◆ Record set
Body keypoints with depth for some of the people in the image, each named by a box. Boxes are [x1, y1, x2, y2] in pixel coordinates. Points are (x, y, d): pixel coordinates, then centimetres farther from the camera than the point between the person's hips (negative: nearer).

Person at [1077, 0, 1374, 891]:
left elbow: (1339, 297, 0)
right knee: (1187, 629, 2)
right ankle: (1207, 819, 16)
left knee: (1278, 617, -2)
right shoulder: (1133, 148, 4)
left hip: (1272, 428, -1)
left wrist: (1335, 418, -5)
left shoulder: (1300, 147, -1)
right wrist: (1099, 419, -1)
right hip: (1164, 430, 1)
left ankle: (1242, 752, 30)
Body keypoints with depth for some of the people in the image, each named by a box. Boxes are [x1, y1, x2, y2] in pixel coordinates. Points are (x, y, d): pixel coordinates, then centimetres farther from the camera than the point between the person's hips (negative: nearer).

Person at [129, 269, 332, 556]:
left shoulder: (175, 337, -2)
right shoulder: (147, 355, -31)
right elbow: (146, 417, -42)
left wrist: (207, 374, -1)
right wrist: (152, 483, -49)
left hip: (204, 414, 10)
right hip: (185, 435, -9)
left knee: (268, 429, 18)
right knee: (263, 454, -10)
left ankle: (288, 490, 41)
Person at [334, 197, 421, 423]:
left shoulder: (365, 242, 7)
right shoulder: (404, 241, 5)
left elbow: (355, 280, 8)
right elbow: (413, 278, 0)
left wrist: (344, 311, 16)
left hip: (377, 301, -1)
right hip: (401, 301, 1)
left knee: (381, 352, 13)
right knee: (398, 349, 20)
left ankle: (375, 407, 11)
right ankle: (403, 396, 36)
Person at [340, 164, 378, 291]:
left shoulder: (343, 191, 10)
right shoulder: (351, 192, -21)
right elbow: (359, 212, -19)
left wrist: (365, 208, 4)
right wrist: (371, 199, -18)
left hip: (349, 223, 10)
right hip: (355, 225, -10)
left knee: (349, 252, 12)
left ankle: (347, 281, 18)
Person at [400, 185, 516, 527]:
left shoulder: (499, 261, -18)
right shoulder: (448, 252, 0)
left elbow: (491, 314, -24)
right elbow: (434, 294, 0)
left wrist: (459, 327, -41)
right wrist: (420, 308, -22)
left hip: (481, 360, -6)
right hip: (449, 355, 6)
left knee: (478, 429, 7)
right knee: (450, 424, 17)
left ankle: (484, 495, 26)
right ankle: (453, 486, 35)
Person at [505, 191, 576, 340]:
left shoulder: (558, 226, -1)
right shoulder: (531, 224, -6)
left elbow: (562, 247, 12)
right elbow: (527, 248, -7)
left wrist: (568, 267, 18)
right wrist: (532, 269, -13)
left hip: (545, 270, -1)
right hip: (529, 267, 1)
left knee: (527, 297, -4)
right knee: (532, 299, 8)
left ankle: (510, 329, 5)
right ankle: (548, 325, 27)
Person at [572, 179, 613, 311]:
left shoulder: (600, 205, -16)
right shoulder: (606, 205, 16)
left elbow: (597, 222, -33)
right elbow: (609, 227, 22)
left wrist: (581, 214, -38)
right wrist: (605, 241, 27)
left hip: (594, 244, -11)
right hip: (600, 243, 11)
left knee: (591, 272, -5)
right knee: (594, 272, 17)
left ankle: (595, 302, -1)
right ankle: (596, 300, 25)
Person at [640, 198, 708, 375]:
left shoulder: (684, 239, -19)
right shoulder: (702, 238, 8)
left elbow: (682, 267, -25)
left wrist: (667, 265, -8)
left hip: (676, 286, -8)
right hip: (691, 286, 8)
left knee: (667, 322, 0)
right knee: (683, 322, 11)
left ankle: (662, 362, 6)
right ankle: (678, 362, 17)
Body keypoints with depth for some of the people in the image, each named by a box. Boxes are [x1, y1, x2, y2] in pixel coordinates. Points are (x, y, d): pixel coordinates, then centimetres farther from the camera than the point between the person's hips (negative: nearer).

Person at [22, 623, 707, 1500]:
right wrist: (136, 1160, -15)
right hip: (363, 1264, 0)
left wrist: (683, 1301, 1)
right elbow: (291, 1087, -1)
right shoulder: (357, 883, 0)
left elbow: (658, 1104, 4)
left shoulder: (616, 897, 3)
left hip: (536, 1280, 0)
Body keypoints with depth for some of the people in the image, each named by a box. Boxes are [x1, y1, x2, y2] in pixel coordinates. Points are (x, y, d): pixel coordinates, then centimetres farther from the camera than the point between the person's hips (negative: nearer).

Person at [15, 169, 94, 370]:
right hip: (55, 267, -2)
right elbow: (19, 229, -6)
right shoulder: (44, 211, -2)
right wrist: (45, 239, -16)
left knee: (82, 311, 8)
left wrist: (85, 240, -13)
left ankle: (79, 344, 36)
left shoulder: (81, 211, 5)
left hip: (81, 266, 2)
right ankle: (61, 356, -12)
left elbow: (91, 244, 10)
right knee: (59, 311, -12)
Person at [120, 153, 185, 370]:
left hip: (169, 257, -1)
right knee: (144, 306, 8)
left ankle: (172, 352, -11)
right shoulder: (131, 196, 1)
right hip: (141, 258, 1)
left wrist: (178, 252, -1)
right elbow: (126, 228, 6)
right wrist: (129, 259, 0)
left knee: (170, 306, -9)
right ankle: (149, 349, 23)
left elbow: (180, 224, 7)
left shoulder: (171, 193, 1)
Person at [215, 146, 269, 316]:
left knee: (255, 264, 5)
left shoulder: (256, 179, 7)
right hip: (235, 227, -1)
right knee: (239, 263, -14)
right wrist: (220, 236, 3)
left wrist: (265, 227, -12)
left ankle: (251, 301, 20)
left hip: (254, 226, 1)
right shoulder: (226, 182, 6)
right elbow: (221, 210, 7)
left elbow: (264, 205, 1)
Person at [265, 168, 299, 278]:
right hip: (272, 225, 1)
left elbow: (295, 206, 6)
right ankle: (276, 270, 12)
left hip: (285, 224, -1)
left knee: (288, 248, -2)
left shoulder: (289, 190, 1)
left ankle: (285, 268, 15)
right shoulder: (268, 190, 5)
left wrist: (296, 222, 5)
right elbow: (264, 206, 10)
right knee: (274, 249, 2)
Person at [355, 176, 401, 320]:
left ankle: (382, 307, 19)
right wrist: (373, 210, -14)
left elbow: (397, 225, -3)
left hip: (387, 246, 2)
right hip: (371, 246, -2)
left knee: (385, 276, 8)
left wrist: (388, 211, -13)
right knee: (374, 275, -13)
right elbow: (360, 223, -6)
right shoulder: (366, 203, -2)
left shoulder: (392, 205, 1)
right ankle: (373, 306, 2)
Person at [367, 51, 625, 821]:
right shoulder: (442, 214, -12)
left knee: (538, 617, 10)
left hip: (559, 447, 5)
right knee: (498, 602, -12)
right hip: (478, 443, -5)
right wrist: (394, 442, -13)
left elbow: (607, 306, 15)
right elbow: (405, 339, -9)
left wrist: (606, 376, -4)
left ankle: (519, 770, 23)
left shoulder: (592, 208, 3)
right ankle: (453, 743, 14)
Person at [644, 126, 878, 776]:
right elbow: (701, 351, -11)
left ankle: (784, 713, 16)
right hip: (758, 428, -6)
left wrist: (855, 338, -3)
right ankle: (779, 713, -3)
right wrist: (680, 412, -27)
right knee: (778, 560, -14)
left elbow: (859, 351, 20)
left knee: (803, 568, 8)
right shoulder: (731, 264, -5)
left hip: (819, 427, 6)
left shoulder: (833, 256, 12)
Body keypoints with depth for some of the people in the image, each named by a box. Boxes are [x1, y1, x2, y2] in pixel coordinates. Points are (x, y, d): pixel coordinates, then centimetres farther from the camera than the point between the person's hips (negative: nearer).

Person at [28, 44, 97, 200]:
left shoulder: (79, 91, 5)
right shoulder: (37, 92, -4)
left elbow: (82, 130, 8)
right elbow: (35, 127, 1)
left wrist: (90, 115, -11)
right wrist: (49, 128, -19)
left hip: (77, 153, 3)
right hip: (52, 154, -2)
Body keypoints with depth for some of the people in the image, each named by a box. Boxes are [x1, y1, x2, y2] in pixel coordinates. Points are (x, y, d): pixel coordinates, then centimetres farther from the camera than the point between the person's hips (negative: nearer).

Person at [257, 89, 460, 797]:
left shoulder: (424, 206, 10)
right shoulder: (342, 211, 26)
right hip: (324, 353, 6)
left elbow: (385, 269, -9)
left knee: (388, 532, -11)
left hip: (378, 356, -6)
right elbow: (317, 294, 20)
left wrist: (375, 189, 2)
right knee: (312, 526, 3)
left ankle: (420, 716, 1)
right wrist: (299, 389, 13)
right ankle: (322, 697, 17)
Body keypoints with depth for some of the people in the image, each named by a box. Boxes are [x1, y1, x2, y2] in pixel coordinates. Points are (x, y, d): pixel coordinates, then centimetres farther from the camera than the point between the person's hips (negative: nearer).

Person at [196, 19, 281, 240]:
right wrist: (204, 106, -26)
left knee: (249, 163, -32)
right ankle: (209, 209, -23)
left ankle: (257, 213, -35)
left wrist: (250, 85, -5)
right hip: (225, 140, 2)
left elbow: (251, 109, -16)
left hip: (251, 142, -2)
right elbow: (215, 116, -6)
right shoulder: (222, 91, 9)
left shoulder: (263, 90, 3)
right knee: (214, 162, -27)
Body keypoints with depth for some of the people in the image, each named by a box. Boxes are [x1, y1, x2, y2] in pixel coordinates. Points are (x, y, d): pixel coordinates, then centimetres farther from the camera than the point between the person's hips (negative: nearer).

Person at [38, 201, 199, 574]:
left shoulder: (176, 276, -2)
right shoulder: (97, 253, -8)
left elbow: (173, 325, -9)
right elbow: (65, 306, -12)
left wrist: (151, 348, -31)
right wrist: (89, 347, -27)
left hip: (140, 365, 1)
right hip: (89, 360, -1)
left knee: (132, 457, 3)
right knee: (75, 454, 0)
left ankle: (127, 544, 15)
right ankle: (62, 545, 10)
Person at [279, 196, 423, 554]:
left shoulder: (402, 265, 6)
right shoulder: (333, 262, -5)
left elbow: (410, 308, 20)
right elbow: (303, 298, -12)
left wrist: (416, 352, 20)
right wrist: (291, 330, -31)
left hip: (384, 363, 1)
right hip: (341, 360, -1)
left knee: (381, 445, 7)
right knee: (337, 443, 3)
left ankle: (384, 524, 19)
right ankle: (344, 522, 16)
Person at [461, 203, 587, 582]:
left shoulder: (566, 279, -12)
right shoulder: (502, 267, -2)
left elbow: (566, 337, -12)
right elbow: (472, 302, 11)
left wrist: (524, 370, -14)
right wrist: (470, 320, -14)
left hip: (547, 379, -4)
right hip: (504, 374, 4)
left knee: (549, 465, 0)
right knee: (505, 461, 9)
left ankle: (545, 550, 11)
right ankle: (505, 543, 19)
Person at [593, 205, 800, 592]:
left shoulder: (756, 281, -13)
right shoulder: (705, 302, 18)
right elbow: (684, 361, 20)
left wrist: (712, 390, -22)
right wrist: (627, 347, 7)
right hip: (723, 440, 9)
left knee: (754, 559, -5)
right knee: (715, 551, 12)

◆ Work to be completed
Take the lines of the records from the one containing "left wrist: (459, 327, -41)" up to and including the one containing "right wrist: (45, 239, -16)", and change every "ankle" in them to "foot". Return only those lines, with nothing else altered.

◆ Answer box
left wrist: (459, 327, -41)
right wrist: (420, 308, -22)
left hip: (481, 360, -6)
right hip: (449, 355, 6)
left knee: (478, 429, 7)
right knee: (450, 424, 17)
left foot: (484, 495, 26)
right foot: (453, 486, 35)
Person at [505, 191, 576, 340]:
left shoulder: (558, 226, -1)
right shoulder: (531, 224, -6)
left elbow: (562, 247, 12)
right elbow: (527, 248, -7)
left wrist: (568, 267, 18)
right wrist: (532, 269, -13)
left hip: (545, 270, -1)
right hip: (529, 267, 1)
left knee: (527, 297, -4)
right knee: (532, 299, 8)
left foot: (510, 329, 5)
right foot: (548, 325, 27)
Person at [572, 179, 613, 311]:
left shoulder: (600, 205, -16)
right shoulder: (606, 205, 16)
left elbow: (597, 222, -33)
right elbow: (609, 227, 22)
left wrist: (581, 214, -38)
right wrist: (605, 241, 27)
left hip: (594, 244, -11)
right hip: (600, 243, 11)
left knee: (591, 272, -5)
right knee: (594, 272, 17)
left foot: (595, 302, -1)
right foot: (596, 300, 25)
Person at [640, 198, 708, 375]:
left shoulder: (684, 239, -19)
right shoulder: (702, 238, 8)
left elbow: (682, 267, -25)
left wrist: (667, 265, -8)
left hip: (676, 286, -8)
right hip: (691, 286, 8)
left knee: (667, 322, 0)
right knee: (683, 322, 11)
left foot: (662, 362, 6)
right foot: (678, 362, 17)
Body keypoints with depth for some of the people in the image, each named by a box. Boxes are [x1, y1, x2, y2] in pixel coordinates. Points are (x, y, d): pixel coordinates, then centimetres farther from the camera than the point between the person's hips (negative: nearer).

Person at [22, 623, 707, 1500]:
right wrist: (136, 1160, -15)
right hip: (363, 1264, 0)
left wrist: (683, 1301, 1)
right elbow: (291, 1087, -1)
right shoulder: (357, 883, 0)
left elbow: (658, 1104, 4)
left shoulder: (616, 897, 3)
left hip: (536, 1280, 0)
Body keypoints with depth for some of the people in the image, each named by a box. Boxes are [x1, y1, x2, y2] in pixel coordinates. Points are (x, y, d): pixel coordinates, then centimetres farther from the camera than the point between the person's hips (negative: nearer).

Person at [15, 169, 94, 370]:
right hip: (55, 267, -2)
right elbow: (19, 229, -6)
right shoulder: (44, 211, -2)
right wrist: (45, 239, -16)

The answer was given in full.